Aiding and Abetting
- First edition cover
- Author: Muriel Spark
- Cover artist: Andy Bridge
- Language: English
- Publisher: Viking Press
- Publication date: 26 July 2000
- Publication place: United Kingdom
- Media type: Print (Hardback & Paperback)
- ISBN: 0-14-029747-2
- OCLC: 47063403

= Aiding and Abetting (novel) =

2000 novel by Muriel Spark

Aiding and Abetting is a novel written by Muriel Spark and published in 2000, six years before her death. Unlike her other novels, it draws inspiration from a documented occurrence; however, the author acknowledges in a note that she has taken liberties with the facts.

==Plot summary==

The central figure in the novel is Hildegarde Wolf, a fraudulent psychiatrist also known as Beate Pappenheim, who practices in Paris. She finds herself with two patients, both claiming to be Lord Lucan, an English earl who, in a real-life event in London in 1974, mistakenly killed his daughter's nanny, believing her to be his wife. Building upon this premise, the novel unfolds with a series of humorous coincidences and improbable situations, as the two "Lucans" blackmail Dr. Wolf. The tragic mix-up between the nanny and the wife serves as a mirrored reflection in the intertwined destinies of the two Lucans.
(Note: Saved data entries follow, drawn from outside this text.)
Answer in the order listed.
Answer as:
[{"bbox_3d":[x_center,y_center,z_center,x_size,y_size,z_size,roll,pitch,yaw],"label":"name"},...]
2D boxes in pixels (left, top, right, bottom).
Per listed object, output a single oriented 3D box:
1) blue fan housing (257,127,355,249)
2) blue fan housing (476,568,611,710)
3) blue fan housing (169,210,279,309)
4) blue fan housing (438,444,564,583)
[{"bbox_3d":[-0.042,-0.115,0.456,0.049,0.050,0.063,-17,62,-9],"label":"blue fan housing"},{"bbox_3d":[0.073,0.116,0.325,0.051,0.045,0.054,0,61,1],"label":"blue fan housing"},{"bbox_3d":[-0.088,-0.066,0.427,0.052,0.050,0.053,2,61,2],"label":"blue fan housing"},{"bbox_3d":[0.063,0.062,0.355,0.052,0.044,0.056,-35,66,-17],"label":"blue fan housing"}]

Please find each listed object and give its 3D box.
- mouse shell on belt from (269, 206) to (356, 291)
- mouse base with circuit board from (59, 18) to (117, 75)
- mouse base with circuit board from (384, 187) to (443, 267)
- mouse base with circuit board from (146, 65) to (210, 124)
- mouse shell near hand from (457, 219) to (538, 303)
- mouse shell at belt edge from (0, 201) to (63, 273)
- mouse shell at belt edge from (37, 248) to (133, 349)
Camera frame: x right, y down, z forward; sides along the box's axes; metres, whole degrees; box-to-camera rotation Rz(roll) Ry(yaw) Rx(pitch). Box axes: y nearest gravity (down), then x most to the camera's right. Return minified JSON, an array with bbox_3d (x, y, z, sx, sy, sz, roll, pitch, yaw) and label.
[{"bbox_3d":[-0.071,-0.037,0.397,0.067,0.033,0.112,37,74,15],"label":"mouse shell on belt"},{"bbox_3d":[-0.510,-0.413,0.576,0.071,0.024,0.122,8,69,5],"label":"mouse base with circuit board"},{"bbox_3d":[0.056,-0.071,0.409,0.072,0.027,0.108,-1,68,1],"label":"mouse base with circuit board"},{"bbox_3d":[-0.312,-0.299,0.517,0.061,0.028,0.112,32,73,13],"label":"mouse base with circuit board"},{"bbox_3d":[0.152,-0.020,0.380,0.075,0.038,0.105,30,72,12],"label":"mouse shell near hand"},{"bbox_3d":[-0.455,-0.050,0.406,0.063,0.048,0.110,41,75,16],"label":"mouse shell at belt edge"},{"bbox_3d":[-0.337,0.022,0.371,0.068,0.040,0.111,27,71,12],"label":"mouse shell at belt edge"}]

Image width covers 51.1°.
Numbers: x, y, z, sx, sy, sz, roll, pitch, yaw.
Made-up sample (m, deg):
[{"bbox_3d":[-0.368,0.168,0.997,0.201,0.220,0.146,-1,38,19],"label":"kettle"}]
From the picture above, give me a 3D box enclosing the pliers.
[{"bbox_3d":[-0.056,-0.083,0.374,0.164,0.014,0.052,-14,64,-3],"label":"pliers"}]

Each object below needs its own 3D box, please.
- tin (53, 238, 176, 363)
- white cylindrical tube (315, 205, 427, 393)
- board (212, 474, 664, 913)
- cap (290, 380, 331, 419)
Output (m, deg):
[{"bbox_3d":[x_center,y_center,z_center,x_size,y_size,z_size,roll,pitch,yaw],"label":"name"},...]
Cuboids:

In the final chapters set in Africa, there is a reminiscent quality of Evelyn Waugh's novel A Handful of Dust (1934), who was a model and occasional mentor to Muriel Spark.

==Reception==

John Updike in The New Yorker described the novel as "one of the best of her sui-generis novels". Alex Clark in The Guardian called it "ambitious, rewardingly complex ... [an] exceptionally intelligent book. It is hard to think of another writer who could devise such a brashly absurd plot and then execute it with both flair and gravity". The Independent described it as "Part Buchanesque romp through the Scottish glens, part chilling psycho-drama". Kirkus Reviews said "Quick, incisive, often entertaining, sometimes mysterious, at a moment or two compelling, but overall and generally, slight. Yet, from this venerable author, even slight is still Sparkian".